In just one more sleep, SpaceX, Tesla, and SolarCity CEO Elon Musk will at last let loose his plans for colonizing Mars in the next decades and how he plans on doing so. Musk has been a proponent of colonizing the Red Planet for years now, although it has seemed mostly a pipe dream. Until now.

SpaceX
Photo by SpaceX-Imagery (Pixabay)

SpaceX has reportedly completed the first test fire of its experimental interplanetary Raptor engine, the rocket that Elon Musk hopes will be the one to take us to Mars.

Musk unveils first images of Raptor rocket test

Last night, Musk tweeted a number of images of the test fire as well as some interesting details regarding the specifications of the brand-new spacecraft propulsion system.

The tweets show incredible images of the engine firing, with a massive jet stream coming out of the engine, contrasted beautifully by the night sky. Additionally, the images show the “Mach diamonds” produced, which is a standing wave pattern that typically appears in supersonic rocket engine exhaust plumes.

Early this morning, Musk followed up with some tweets that provided more details about the Raptor engine, which he said has a thrust of about 3 million Newtons in the upper atmosphere. The Raptor engine is nearly three times more powerful than SpaceX’s existing engine, the Merlin 1-D, nine of which power the company’s Falcon 9 rocket.

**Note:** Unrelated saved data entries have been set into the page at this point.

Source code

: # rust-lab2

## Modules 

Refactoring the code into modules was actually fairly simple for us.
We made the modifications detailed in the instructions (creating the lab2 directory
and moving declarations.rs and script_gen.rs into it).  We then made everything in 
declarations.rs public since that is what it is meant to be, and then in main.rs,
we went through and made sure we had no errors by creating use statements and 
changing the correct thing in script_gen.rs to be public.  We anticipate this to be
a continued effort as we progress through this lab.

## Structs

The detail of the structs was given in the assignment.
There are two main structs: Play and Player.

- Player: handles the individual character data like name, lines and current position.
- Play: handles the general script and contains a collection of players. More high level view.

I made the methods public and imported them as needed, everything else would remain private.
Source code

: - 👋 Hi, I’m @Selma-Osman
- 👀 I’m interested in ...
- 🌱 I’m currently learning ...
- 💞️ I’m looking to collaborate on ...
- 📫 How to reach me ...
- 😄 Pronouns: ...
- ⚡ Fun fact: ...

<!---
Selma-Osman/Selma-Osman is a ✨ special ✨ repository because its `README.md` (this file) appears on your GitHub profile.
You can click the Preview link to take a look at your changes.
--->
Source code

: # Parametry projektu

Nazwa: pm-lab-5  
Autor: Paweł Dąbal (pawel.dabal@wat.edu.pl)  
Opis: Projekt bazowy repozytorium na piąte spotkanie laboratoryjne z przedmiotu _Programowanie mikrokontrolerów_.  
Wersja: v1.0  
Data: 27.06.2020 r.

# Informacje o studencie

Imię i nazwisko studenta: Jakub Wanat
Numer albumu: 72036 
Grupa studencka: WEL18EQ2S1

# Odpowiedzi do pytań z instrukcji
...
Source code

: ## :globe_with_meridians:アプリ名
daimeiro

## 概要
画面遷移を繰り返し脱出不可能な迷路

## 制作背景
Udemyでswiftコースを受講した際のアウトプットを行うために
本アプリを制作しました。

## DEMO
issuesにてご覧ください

If these specifications are correct, the Raptor engine would be slightly more powerful than a space shuttle main engine, and in the same class as competitor Blue Origin’s BE-4 rocket engine, which has yet to undergo an official test.

An undetermined number of Raptor engines are expected to power SpaceX’s next-generation rocket, the BFR. Musk is expected to divulge additional technical details about the engine, the large rocket, and the Interplanetary Transport System spacecraft during tomorrow’s address. This information provide the basic bedrock on how the company plans to send hundreds of colonists to Mars in the next decades.

SpaceX CEO to address Mars ambitions tomorrow

These tweets come on the eve of a major presentation outlining Musk’s Mars exploration plans for SpaceX. Tomorrow, at the International Astronautical Congress (IAC) in Guadalajara, Mexico, Musk is expected to talk about the technologies needed to bring people to Mars, and what it will take to build a long-term settlement there.

According to the event description on the IAC’s website, the announcement will cover a broad range of issues:

“[D]uring a special keynote entitled “Making Humans a Multiplanetary Species,” Musk will discuss the long-term technical hat need to be solved to support the creation of a permanent, self-sustaining human presence on Mars. The technical presentation will focus on potential architectures for colonizing the Red Planet that industry, government and the scientific community can collaborate on in the years ahead.”

“I’m certain that success is one of the possible outcomes for establishing a self-sustaining Mars colony, a growing Mars colony,” the SpaceX boss said in a recent interview with Y Combinator. Musk added that until very recently, he would not have been able to make the same claim.

Musk stated that “a meaningful number of people” to Mars “can be accomplished in about ten years, maybe sooner, maybe nine years.”